Por Lilian Carvalho (*)
O recente layoff no Itaú repercutiu de forma intensa nas redes sociais, com mais de 2.263 menções e cerca de 1.970 autores únicos discutindo o tema. Desde o anúncio da demissão de mais de mil funcionários, o banco, em justificativa oficial, diz que foi a “baixa produtividade” detectada pelo monitoramento digital dos funcionários em home office e, segundo relatos, com base em registros de inatividade ou pouca atividade nos computadores ao longo de meses.
O Itaú alegou avaliar diversos aspectos do trabalho, alinhamento cultural e padrões de confiança como partes centrais da decisão, sem mencionar, contudo, o número exato de demitidos.
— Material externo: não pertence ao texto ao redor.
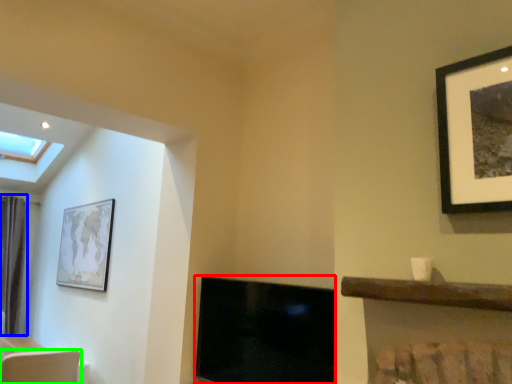
Question: Which object is the closest to the fireplace (highlighted by a red box)? Choose among these: curtain (highlighted by a blue box) or swivel chair (highlighted by a green box).

Choices:
 (A) curtain
 (B) swivel chair

Answer: (B)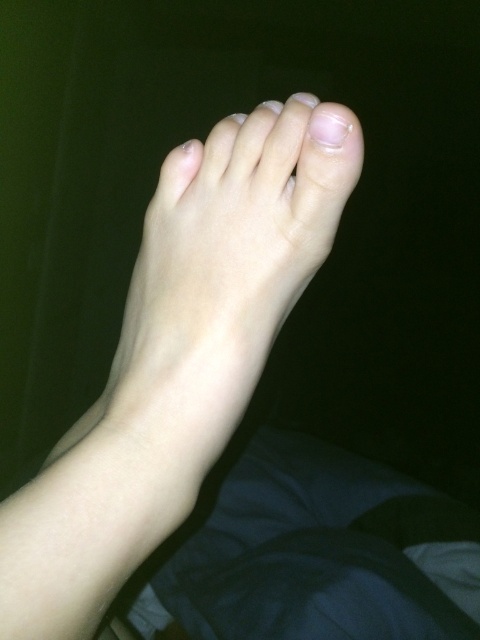
From the picture: You are a photographer trying to capture the texture of the toes in the image. Which toe, the clear skin toe at upper center or the smooth skin toe at upper center, is closer to the camera?

The clear skin toe at upper center is closer to the camera because it is in front of the smooth skin toe at upper center.

You are a foot model preparing for a photoshoot. The photographer wants to ensure there is at least 1 inch of space between the pale skin toe at center and the smooth skin toe at center to highlight their contrast. Based on the image provided, does the current positioning meet this requirement?

The distance between the pale skin toe at center and the smooth skin toe at center is 1.14 inches, which exceeds the required 1 inch. Therefore, the current positioning meets the photographer s requirement.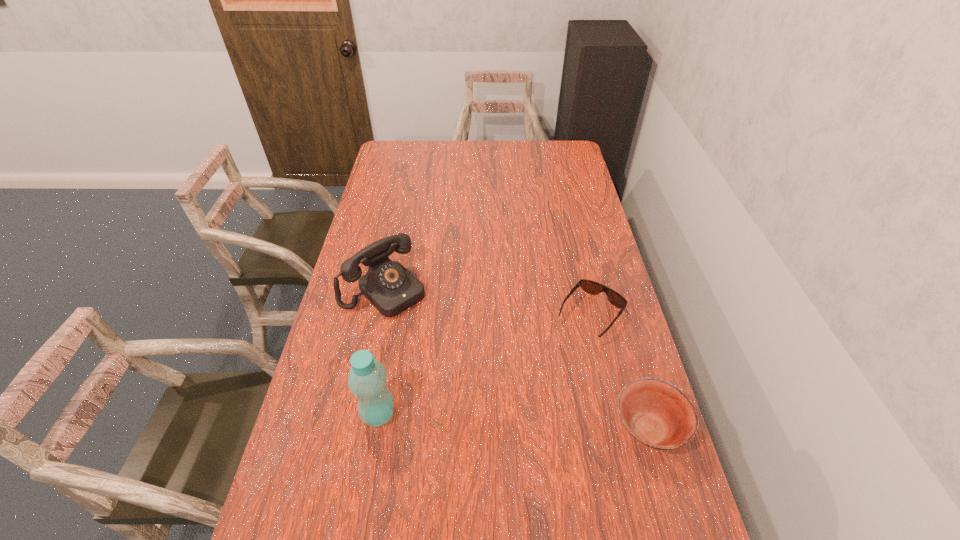
Where is `free space on the desktop that is between the bottle and the second shortest object and is positioned on the dial of the third shortest object`? free space on the desktop that is between the bottle and the second shortest object and is positioned on the dial of the third shortest object is located at coordinates (519, 422).

The width and height of the screenshot is (960, 540). I want to click on vacant spot on the desktop that is between the tallest object and the bowl and is positioned on the front-facing side of the shortest object, so click(x=509, y=422).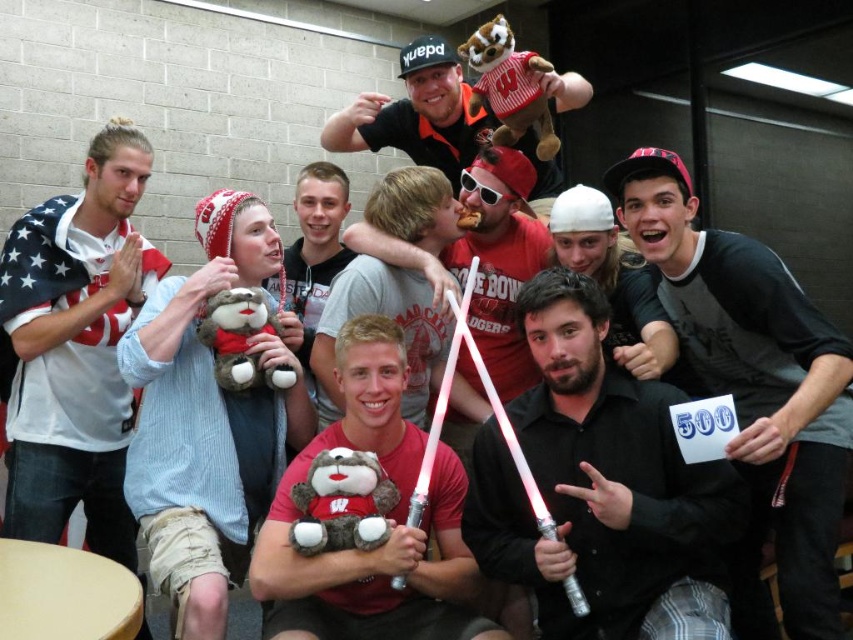
You are a photographer trying to capture a candid shot of the black matte shirt at center and the soft plush bear at center. Which object should you focus on first if you want to ensure both are in focus without adjusting your camera settings?

The black matte shirt at center is above the soft plush bear at center, so focusing on the black matte shirt at center first will help ensure both are in focus since it is closer to the camera.

You are a photographer trying to capture a group photo of the black matte shirt at center and the white cotton shirt at left. You want to ensure both subjects are visible in the frame. Based on their positions, which one should you focus on first to avoid missing them in the shot?

The black matte shirt at center is located below the white cotton shirt at left, so you should focus on the white cotton shirt at left first to ensure it stays in the frame.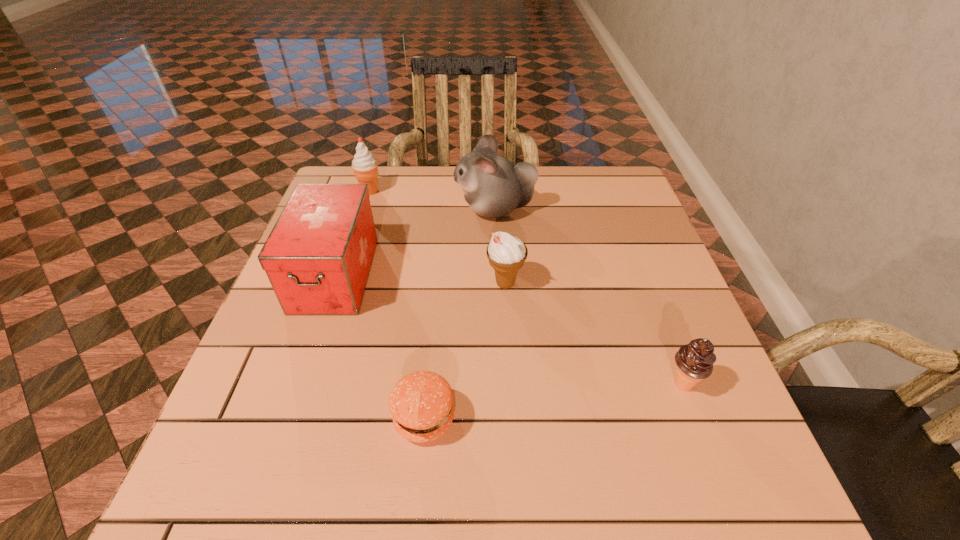
The image size is (960, 540). What are the coordinates of `object that is at the far left corner` in the screenshot? It's located at (364, 165).

In order to click on vacant space at the far edge in this screenshot , I will do `click(440, 188)`.

Find the location of a particular element. free region at the left edge of the desktop is located at coordinates (306, 453).

Locate an element on the screen. The image size is (960, 540). blank space at the right edge is located at coordinates (650, 349).

Identify the location of vacant point at the far right corner. (572, 167).

I want to click on free space between the leftmost icecream and the hamster, so click(x=432, y=200).

Identify the location of vacant space that's between the hamster and the first-aid kit. Image resolution: width=960 pixels, height=540 pixels. (415, 242).

The image size is (960, 540). I want to click on free space between the farthest icecream and the patty, so click(397, 305).

At what (x,y) coordinates should I click in order to perform the action: click on vacant space that's between the first-aid kit and the rightmost icecream. Please return your answer as a coordinate pair (x, y). Looking at the image, I should click on (509, 329).

Find the location of a particular element. vacant space that's between the leftmost icecream and the hamster is located at coordinates click(432, 200).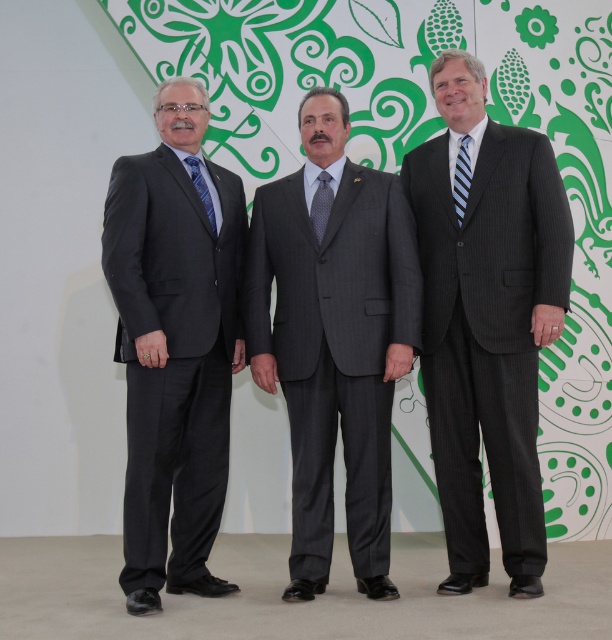
Does pinstriped suit at center appear over gray pinstripe suit at center?

Yes, pinstriped suit at center is above gray pinstripe suit at center.

Which is behind, point (442, 115) or point (302, 193)?

Positioned behind is point (442, 115).

This screenshot has height=640, width=612. Identify the location of pinstriped suit at center. (487, 321).

Is matte black suit at left shorter than blue silk tie at center?

Incorrect, matte black suit at left's height does not fall short of blue silk tie at center's.

Does matte black suit at left have a greater height compared to blue silk tie at center?

Yes.

Based on the photo, who is more distant from viewer, (225, 300) or (215, 225)?

Point (225, 300)

Locate an element on the screen. The image size is (612, 640). matte black suit at left is located at coordinates (174, 346).

Is matte black suit at left above striped fabric tie at center?

Actually, matte black suit at left is below striped fabric tie at center.

The height and width of the screenshot is (640, 612). In order to click on matte black suit at left in this screenshot , I will do `click(174, 346)`.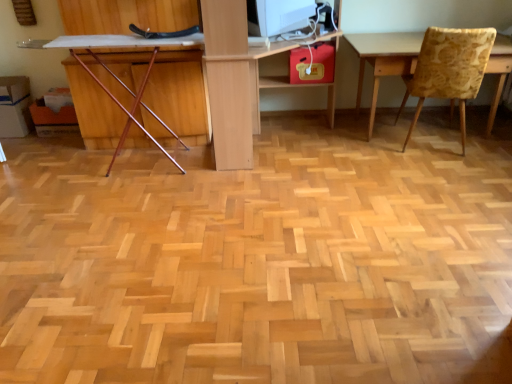
Locate an element on the screen. The width and height of the screenshot is (512, 384). free space in front of yellow floral fabric chair at right, the 1th chair positioned from the right is located at coordinates (449, 169).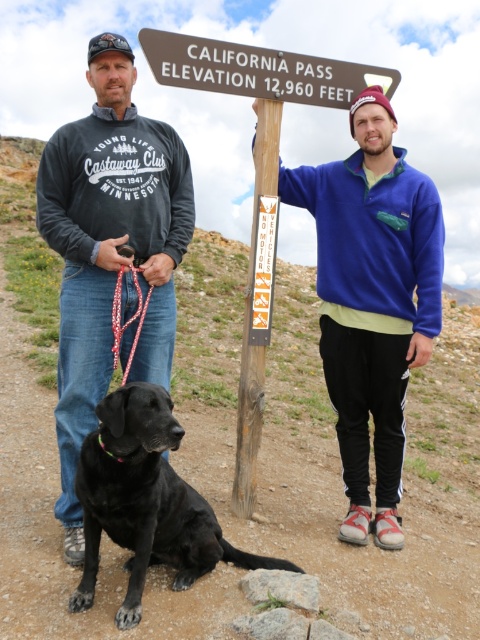
Who is higher up, matte gray hoodie at left or blue fleece jacket at center?

Positioned higher is matte gray hoodie at left.

Which is below, matte gray hoodie at left or blue fleece jacket at center?

blue fleece jacket at center is lower down.

Measure the distance between point [74,380] and camera.

Point [74,380] and camera are 3.50 meters apart.

This screenshot has width=480, height=640. Find the location of `matte gray hoodie at left`. matte gray hoodie at left is located at coordinates (109, 248).

Based on the photo, can you confirm if matte gray hoodie at left is thinner than pink beaded leash at lower left?

No.

Is point (48, 224) farther from camera compared to point (121, 269)?

Yes.

Is point (166, 184) less distant than point (120, 316)?

That is False.

Locate an element on the screen. Image resolution: width=480 pixels, height=640 pixels. matte gray hoodie at left is located at coordinates (109, 248).

Does matte black dog at lower left appear on the left side of matte gray hoodie at left?

No, matte black dog at lower left is not to the left of matte gray hoodie at left.

Is point (100, 170) farther from camera compared to point (71, 173)?

That is False.

Locate an element on the screen. Image resolution: width=480 pixels, height=640 pixels. matte black dog at lower left is located at coordinates (109, 248).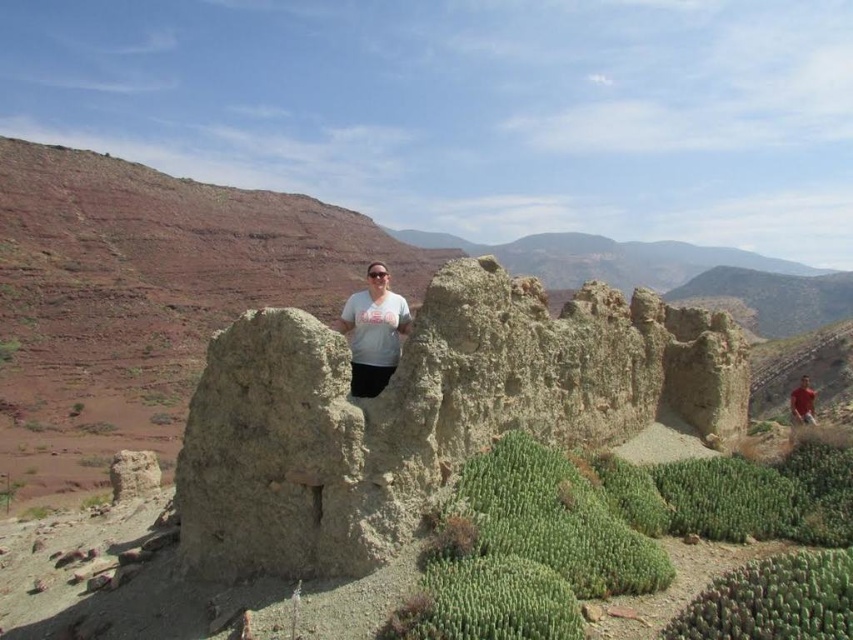
Does rustic stone structure at center appear under red cotton shirt at right?

No.

Which is in front, point (91, 276) or point (801, 388)?

Positioned in front is point (801, 388).

Between point (97, 321) and point (802, 406), which one is positioned in front?

Point (802, 406) is in front.

The height and width of the screenshot is (640, 853). I want to click on rustic stone structure at center, so click(144, 298).

Is light beige stone wall at center bigger than green spiky cactus at lower right?

Yes, light beige stone wall at center is bigger than green spiky cactus at lower right.

Is light beige stone wall at center positioned behind green spiky cactus at lower right?

Yes.

Is point (519, 316) closer to camera compared to point (683, 609)?

No.

Find the location of a particular element. The height and width of the screenshot is (640, 853). light beige stone wall at center is located at coordinates (422, 412).

Between point (163, 332) and point (813, 632), which one is positioned behind?

The point (163, 332) is behind.

Between rustic stone structure at center and green succulent at center, which one has less height?

green succulent at center

Does point (90, 260) lie behind point (529, 531)?

Yes, it is behind point (529, 531).

Find the location of a particular element. The height and width of the screenshot is (640, 853). rustic stone structure at center is located at coordinates (144, 298).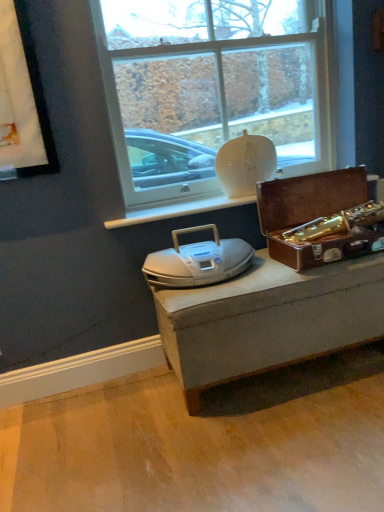
Question: Considering the positions of shiny brown suitcase at right and white matte vase at upper center in the image, is shiny brown suitcase at right wider or thinner than white matte vase at upper center?

Choices:
 (A) wide
 (B) thin

Answer: (A)

Question: Based on their sizes in the image, would you say shiny brown suitcase at right is bigger or smaller than white matte vase at upper center?

Choices:
 (A) small
 (B) big

Answer: (B)

Question: Which of these objects is positioned closest to the white plastic stereo at center?

Choices:
 (A) shiny brown suitcase at right
 (B) white matte vase at upper center

Answer: (A)

Question: Which is farther from the shiny brown suitcase at right?

Choices:
 (A) white matte vase at upper center
 (B) white plastic stereo at center

Answer: (A)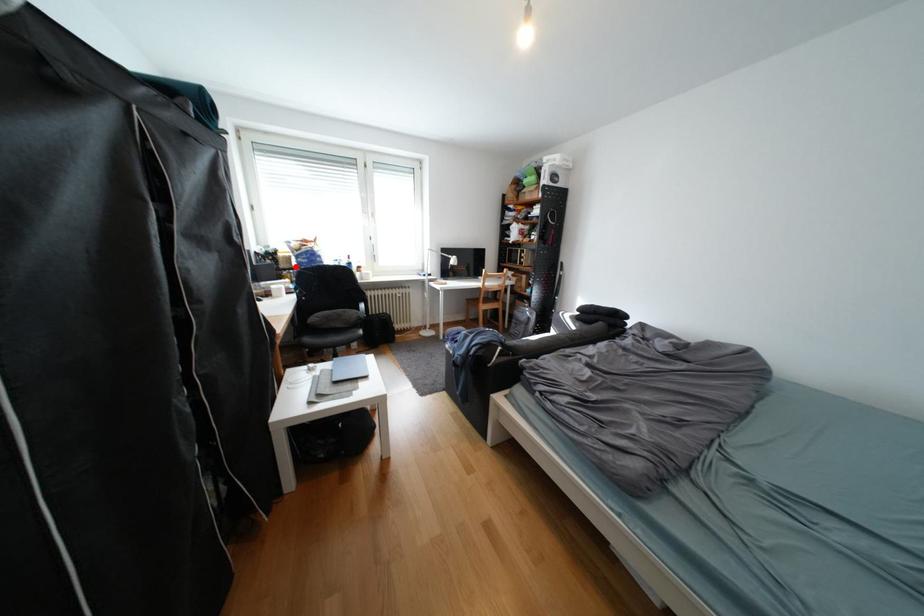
Nas redes sociais, a repercussão foi majoritariamente negativa, destaca-se que 23% dessas manifestações expressam tristeza, e a palavra mais citada ao lado de “layoff” foi “home office”, já que a justificativa central do banco relacionou as demissões à suposta baixa atividade nos computadores dos funcionários, deixando em segundo plano critérios de entrega ou performance efetiva. O post mais viral sobre o tema traz uma tirinha irônica, expondo o estranhamento coletivo diante de um modelo de controle que remete à era da administração científica de Taylor e Fayol, focada em tempos e movimentos, mesmo em pleno século XXI.
Na transição para a era digital, bancos como o Itaú investem fortemente em tecnologia e modernização, colhendo lucros recordes (superiores a R$ 22 bilhões no semestre), mas optam por mecanismos de monitoramento que contrastam com narrativas de inovação e empoderamento do trabalhador.
O argumento de “baixa produtividade” foi operacionalizado por meio da análise de cliques, abas abertas, tarefas lançadas no sistema e outras métricas digitais, reiterando um tipo de vigilância reminiscente das fábricas da Revolução Industrial. Para muitos, trata-se de uma contradição: o trabalho remoto deveria ser avaliado a partir de entregas, criatividade, autonomia e resolução de problemas, não pelo registro exato de interações no computador.
A repercussão negativa é alimentada não só pelo impacto nas vidas dos demitidos, mas também pelo debate ético e jurídico que se coloca no Brasil contemporâneo: até onde pode ir o controle empresarial sobre o tempo do trabalhador em casa?
O monitoramento não pode invadir a esfera privada. Deve resguardar direitos previstos na CLT, seguir limites da LGPD e respeitar a dignidade do trabalho remoto. Quando o banco adota políticas de vigilância baseadas somente em login, tempo de tela ou uso de aplicativos e passa a ignorar entregas, soft skills e contexto, reencena, com roupagem algorítmica, velhos paradigmas fordistas.
Esse caso, portanto, reacende a pergunta fundamental: no século XXI, faz sentido adotar métodos tayloristas de monitoramento digital em ambientes criativos, baseados em conhecimento e autonomia? A resposta, ecoada pelas redes sociais, é que entregas e resultados deveriam se sobrepor à métrica dos “tempos e movimentos” agora traduzidos em cliques e logs ao invés de cronômetros e folhas de tarefas. A cultura algorítmica, ao ignorar resultado concreto e contextos de trabalho, arrisca reproduzir um controle puramente burocrático, deixando de lado o resultado, financeiro e operacional.
A repercussão do layoff no Itaú não deixa dúvida: é hora de superarmos as sombras da administração fordista e buscarmos modelos realmente compatíveis com a transformação digital e humana do trabalho.
(*) Lilian Carvalho, PhD em Marketing e coordenadora do Centro de Estudos em Marketing Digital da FGV/EAESP e fundadora da Método Lumière.